Why use this function in HMM tutorial?

def model_0(sequences, lengths, args, batch_size=None, include_prior=True):
    assert not torch._C._get_tracing_state()
    num_sequences, max_length, data_dim = sequences.shape
    with poutine.mask(mask=include_prior):
        # Our prior on transition probabilities will be:
        # stay in the same state with 90% probability; uniformly jump to another
        # state with 10% probability.
        probs_x = pyro.sample(
            "probs_x",
            dist.Dirichlet(0.9 * torch.eye(args.hidden_dim) + 0.1).to_event(1),
        )
        # We put a weak prior on the conditional probability of a tone sounding.
        # We know that on average about 4 of 88 tones are active, so we'll set a
        # rough weak prior of 10% of the notes being active at any one time.
        probs_y = pyro.sample(
            "probs_y",
            dist.Beta(0.1, 0.9).expand([args.hidden_dim, data_dim]).to_event(2),
        )
    # In this first model we'll sequentially iterate over sequences in a
    # minibatch; this will make it easy to reason about tensor shapes.
    tones_plate = pyro.plate("tones", data_dim, dim=-1)
    for i in pyro.plate("sequences", len(sequences), batch_size):
        length = lengths[i]
        sequence = sequences[i, :length]
        x = 0
        for t in pyro.markov(range(length)):
            # On the next line, we'll overwrite the value of x with an updated
            # value.
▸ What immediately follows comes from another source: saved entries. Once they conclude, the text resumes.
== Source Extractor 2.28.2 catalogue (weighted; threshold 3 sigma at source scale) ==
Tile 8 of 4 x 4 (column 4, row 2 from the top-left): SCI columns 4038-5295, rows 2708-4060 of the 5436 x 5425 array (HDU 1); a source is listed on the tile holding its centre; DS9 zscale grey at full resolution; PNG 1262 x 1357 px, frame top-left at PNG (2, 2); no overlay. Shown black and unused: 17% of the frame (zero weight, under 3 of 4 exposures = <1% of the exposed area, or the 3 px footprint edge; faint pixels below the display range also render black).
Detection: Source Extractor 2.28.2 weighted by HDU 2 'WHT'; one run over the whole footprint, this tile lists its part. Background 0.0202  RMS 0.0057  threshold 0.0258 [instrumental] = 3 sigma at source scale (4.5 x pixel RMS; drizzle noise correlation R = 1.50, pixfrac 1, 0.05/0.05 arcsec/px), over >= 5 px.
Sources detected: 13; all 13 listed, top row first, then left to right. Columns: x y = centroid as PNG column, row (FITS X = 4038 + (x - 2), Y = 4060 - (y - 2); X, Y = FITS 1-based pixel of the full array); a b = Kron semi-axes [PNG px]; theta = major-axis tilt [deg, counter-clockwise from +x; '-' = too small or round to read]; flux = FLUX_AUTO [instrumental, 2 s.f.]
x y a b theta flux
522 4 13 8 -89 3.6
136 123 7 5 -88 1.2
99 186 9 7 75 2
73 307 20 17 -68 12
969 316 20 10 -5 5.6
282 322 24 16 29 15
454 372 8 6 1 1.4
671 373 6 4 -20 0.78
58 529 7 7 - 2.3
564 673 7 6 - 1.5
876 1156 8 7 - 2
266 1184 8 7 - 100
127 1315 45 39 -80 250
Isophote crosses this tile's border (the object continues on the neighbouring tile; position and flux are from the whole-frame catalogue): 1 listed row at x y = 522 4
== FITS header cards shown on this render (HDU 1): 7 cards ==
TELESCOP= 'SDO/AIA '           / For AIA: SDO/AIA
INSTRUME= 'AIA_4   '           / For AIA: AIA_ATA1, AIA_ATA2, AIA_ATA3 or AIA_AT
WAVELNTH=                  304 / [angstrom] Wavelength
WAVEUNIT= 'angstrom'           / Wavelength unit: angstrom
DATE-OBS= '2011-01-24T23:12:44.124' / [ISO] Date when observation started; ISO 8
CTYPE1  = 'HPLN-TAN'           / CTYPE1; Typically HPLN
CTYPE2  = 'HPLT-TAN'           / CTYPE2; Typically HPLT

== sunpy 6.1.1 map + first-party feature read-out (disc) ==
If we wanted to record all x values, we could instead
            # write x[t] = pyro.sample(...x[t-1]...).
            x = pyro.sample(
                "x_{}_{}".format(i, t),
                dist.Categorical(probs_x[x]),
                infer={"enumerate": "parallel"},
            )
            with tones_plate:
                pyro.sample(
                    "y_{}_{}".format(i, t),
                    dist.Bernoulli(probs_y[x.squeeze(-1)]),
                    obs=sequence[t],
                )

This is the tutorial for HMM. Why uses to_event(2) in

probs_y = pyro.sample(
            "probs_y",
            dist.Beta(0.1, 0.9).expand([args.hidden_dim, data_dim]).to_event(2),
        )

Aren’t the emissions independent?

This tutorial might answer your question: It is always safe to assume dependence.

Do you know which two variables they set to be dependent?

You mean batch dimensions? Looks like hidden_dim and data_dim.